Now hunt for wanted Kenyan fugitive targets US

Mr Mohammed Aslam Ghani Taib at the tribunal investigating the conduct of suspended Court of Appeal Judge Philip Waki.

 

Linus Cheruiyot

Kenya has formally asked the US government to help capture and repatriate runaway former Kenya Pipeline Company managing director Linus Cheruiyot.

Dr Cheruiyot sneaked out of the country while facing a Sh339 million fraud charge and the police want him deported to stand trial.

He is believed to be holed up in Texas, USA, with his family. 

The request of the Kenyan Government was sent through Interpol to the US Attorney General in Washington DC on April 30, CID sources told the Nation yesterday.

Attached to the request was a warrant of arrest issued by the High Court, a letter from Attorney General Amos Wako detailing the charges facing Dr Cheruiyot in Kenya and his personal documents.

A report detailing Dr Cheruiyot's alleged criminal history was also attached and it says the CID were likely to open other fraud charges against him when he is brought back to the country.
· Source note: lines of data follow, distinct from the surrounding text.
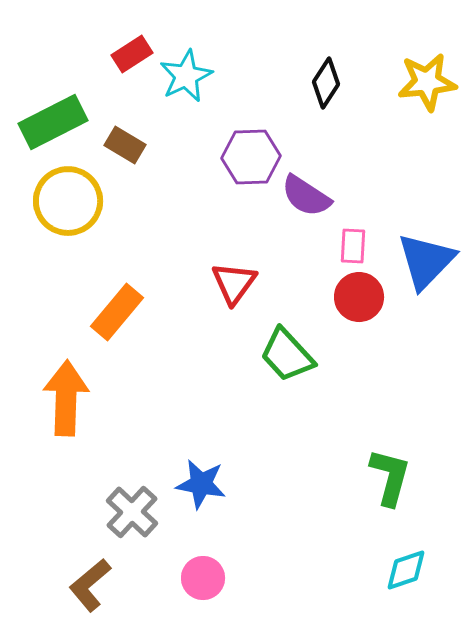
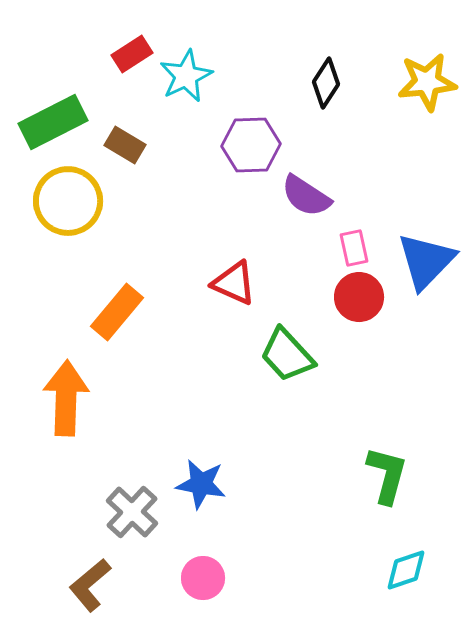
purple hexagon: moved 12 px up
pink rectangle: moved 1 px right, 2 px down; rotated 15 degrees counterclockwise
red triangle: rotated 42 degrees counterclockwise
green L-shape: moved 3 px left, 2 px up
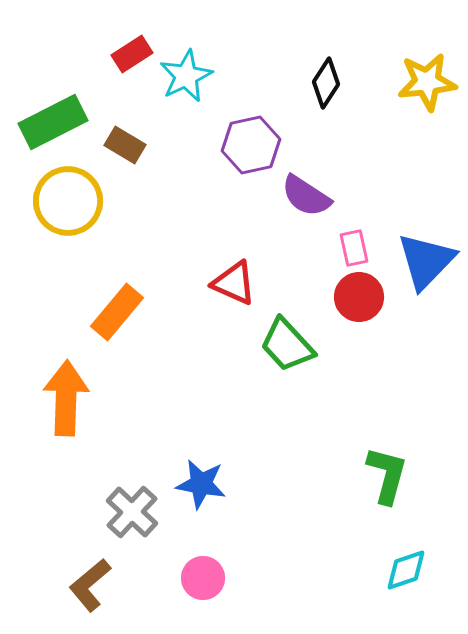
purple hexagon: rotated 10 degrees counterclockwise
green trapezoid: moved 10 px up
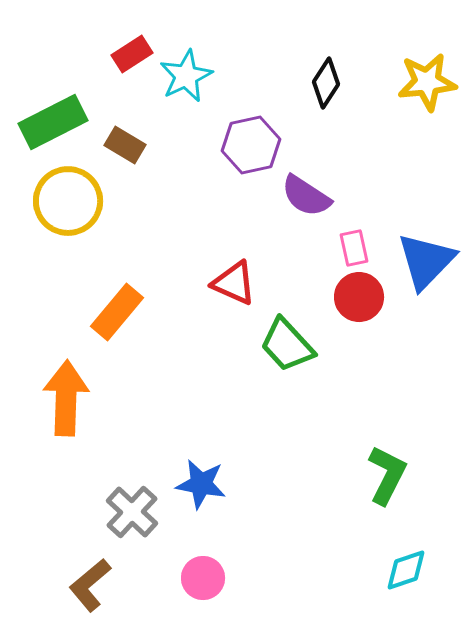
green L-shape: rotated 12 degrees clockwise
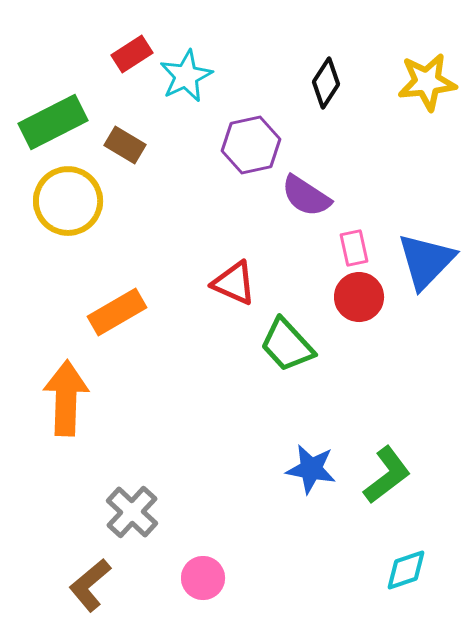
orange rectangle: rotated 20 degrees clockwise
green L-shape: rotated 26 degrees clockwise
blue star: moved 110 px right, 15 px up
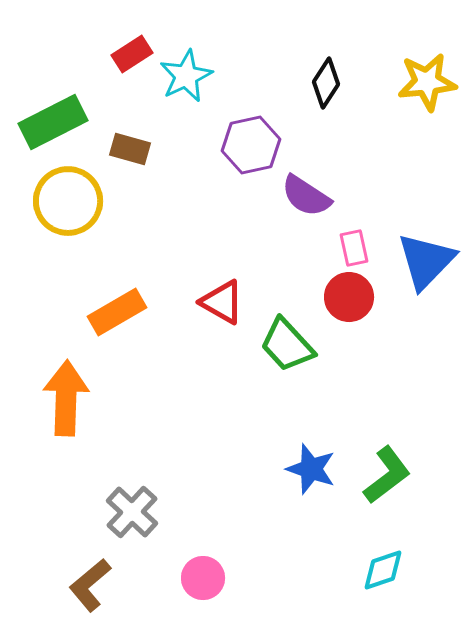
brown rectangle: moved 5 px right, 4 px down; rotated 15 degrees counterclockwise
red triangle: moved 12 px left, 19 px down; rotated 6 degrees clockwise
red circle: moved 10 px left
blue star: rotated 9 degrees clockwise
cyan diamond: moved 23 px left
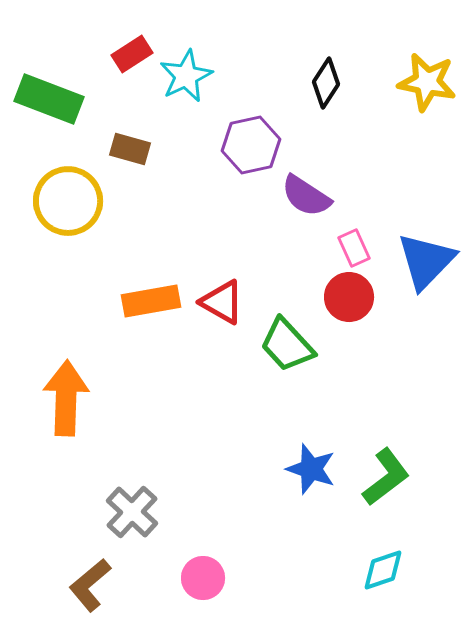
yellow star: rotated 18 degrees clockwise
green rectangle: moved 4 px left, 23 px up; rotated 48 degrees clockwise
pink rectangle: rotated 12 degrees counterclockwise
orange rectangle: moved 34 px right, 11 px up; rotated 20 degrees clockwise
green L-shape: moved 1 px left, 2 px down
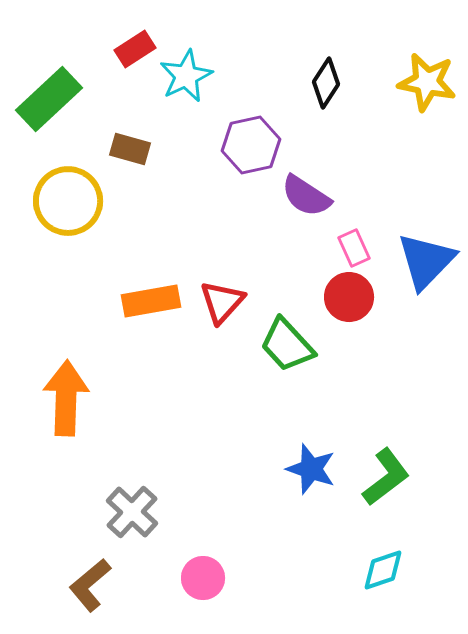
red rectangle: moved 3 px right, 5 px up
green rectangle: rotated 64 degrees counterclockwise
red triangle: rotated 42 degrees clockwise
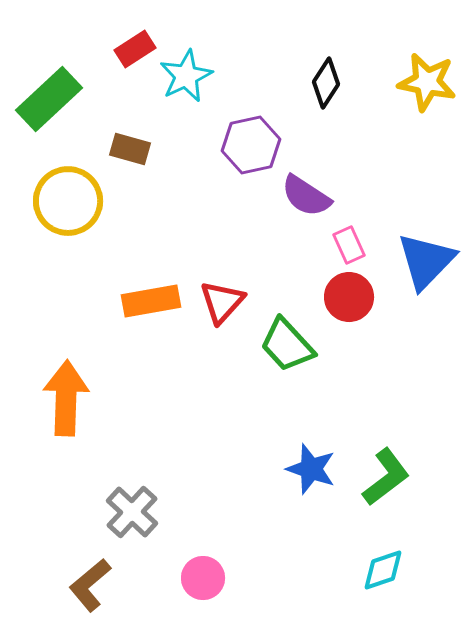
pink rectangle: moved 5 px left, 3 px up
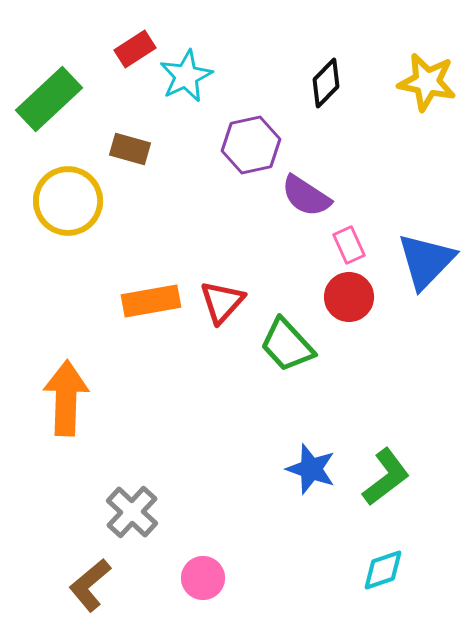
black diamond: rotated 12 degrees clockwise
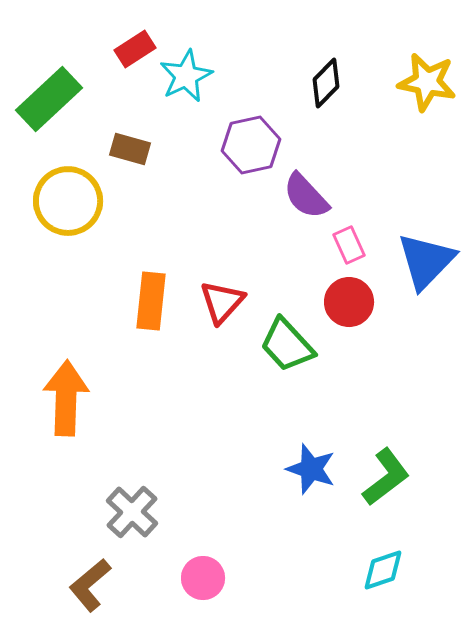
purple semicircle: rotated 14 degrees clockwise
red circle: moved 5 px down
orange rectangle: rotated 74 degrees counterclockwise
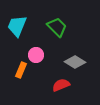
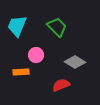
orange rectangle: moved 2 px down; rotated 63 degrees clockwise
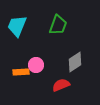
green trapezoid: moved 1 px right, 2 px up; rotated 65 degrees clockwise
pink circle: moved 10 px down
gray diamond: rotated 65 degrees counterclockwise
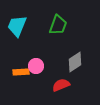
pink circle: moved 1 px down
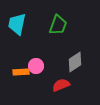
cyan trapezoid: moved 2 px up; rotated 10 degrees counterclockwise
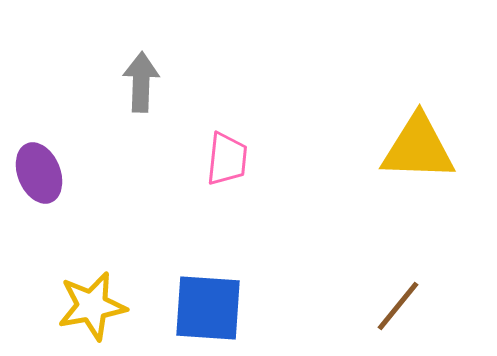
Dr Cheruiyot was also under investigations over a deal through which the Kenya Pipeline lost prime land in Nairobi's Upper Hill area in dubious transactions.

The warrant sent to Washington was obtained by CID officers investigating Dr Cheruiyot's case after he skipped bail and fled the country.

But the US authorities have first to confirm that Dr Cheruiyot is actually in their country before they start processing the request by their Kenyan counterparts. So far, it is not known how he slipped out of Kenya.

"We are now waiting to hear a feedback from Washington if he has been captured," a senior CID source said. "It's after he is captured that we will arrange for his deportation. The ball is now in the court of the US authorities."

Dr Cheruiyot, together with eight others, had been arrested and charged in February last year with conspiring to defraud KPC of Sh339 million through a fraudulent computer tender deal.

He was charged with two former Pipeline employees, Ms Helen Njue (former finance manager) and Mr Paul Njuguna Gituku (former projects manager). The other accused are directors of a city computer firm, Mr Donald Kiboro Mwaura, Mr Peter Kihanya, Mr Joseph Njenga, Ms Elizabeth Mumbi and Ms Eunice Wangui. They all denied the charges and were set free on bonds of Sh10 million each.

It is under these circumstances that Dr Cheruiyot’s failure to appear in court over the Sh339 million case sent alarm bells ringing. 

In March, Nairobi chief magistrate Aggrey Muchelule ordered the arrest of Dr Cheruiyot when he failed to appear in court.

At the time, Dr Cheruiyot’s lawyers had asked the court not to issue a warrant of arrest pleading that he had travelled to be with his wife, who was to undergo surgery in a US hospital.

On the day he ordered the former MD’s arrest, Mr Muchelule had also summoned to court Dr Cheruiyot's surety to explain his whereabouts. 

It was on establishing that Dr Cheruiyot was out of the country against his bail conditions that the police asked for help from Interpol. 

People who are close to Dr Cheruiyot say he may have disposed of some of his properties, including a Nairobi petrol station near the Mater Hospital, before leaving the country early this year. The petrol station is now being run by a former State House official.

Investigators are trying to figure out under what circumstances the KPC management under Dr Cheruiyot exchanged the Upper Hill plot, worth more than Sh50 million, for a piece of land in Embakasi whose value was less than Sh10 million.

Kenya Pipeline had been allocated the Upper Hill plot, LR number 208/1077, measuring 11.5 acres, in 1988. At the time the commercial plot was valued at Sh37.5 million.

In late 2002, Dr Cheruiyot wrote to the Commissioner of Lands surrendering the undeveloped plot and asking that KPC be allocated alternative land in Embakasi. The Commissioner of Lands took back the Upper Hill plot and in exchange gave the company a plot listed as LR number 9042/693 in Embakasi. 

Shortly afterwards, the much more valuable plot in Upper Hill was allocated to private developers. 

A valuation carried out on the Embakasi plot – at Dr Cheruiyot’s request – for the purposes of the exchange had placed the plot’s value at Sh35 million. 

But both the new Pipeline management headed by the former Rangwe MP, Dr Shem Ochuodho, and CID investigators are questioning the valuation.

They believe that the value of the plot was grossly exaggerated to justify the State corporation surrendering the pricey Upper Hill plot which almost immediately went into private hands.